• YOUR INSTRUCTIONS: What lines in the material hold the string "after"? Return every one of them.

• PROVIDED RECORDS:
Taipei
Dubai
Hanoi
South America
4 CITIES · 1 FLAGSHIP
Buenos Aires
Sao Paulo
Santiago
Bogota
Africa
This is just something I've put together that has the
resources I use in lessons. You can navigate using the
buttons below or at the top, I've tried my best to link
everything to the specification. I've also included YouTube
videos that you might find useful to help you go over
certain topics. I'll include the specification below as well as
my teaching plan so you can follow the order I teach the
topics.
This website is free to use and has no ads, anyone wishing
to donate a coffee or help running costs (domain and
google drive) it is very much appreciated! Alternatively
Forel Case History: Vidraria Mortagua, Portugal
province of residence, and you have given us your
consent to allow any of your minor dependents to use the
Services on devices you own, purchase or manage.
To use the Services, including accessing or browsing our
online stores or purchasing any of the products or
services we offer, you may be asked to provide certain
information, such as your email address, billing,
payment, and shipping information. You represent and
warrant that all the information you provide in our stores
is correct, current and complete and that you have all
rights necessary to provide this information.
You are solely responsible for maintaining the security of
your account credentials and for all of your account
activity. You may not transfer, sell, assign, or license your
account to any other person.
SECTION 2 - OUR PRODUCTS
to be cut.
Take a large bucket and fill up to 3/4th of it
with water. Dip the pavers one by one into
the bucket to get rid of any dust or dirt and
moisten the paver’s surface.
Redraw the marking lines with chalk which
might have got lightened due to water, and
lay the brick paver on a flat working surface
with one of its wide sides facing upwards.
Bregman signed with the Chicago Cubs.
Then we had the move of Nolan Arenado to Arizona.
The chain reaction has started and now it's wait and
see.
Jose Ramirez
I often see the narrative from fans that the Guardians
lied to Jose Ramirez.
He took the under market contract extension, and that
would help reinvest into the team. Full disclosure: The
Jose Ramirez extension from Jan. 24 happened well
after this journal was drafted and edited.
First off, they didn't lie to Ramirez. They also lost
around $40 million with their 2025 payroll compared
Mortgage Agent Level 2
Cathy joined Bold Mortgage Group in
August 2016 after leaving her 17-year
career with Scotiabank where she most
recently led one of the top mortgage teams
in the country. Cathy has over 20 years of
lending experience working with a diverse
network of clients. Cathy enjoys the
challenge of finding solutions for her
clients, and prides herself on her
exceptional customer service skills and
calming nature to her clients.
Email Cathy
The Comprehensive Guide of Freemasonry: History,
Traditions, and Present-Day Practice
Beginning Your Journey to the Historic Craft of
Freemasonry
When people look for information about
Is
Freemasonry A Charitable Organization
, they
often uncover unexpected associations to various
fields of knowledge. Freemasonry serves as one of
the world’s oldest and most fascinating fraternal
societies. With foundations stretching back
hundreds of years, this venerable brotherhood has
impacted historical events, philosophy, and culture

• PROBLEM SOLUTION:
after this journal was drafted and edited.
August 2016 after leaving her 17-year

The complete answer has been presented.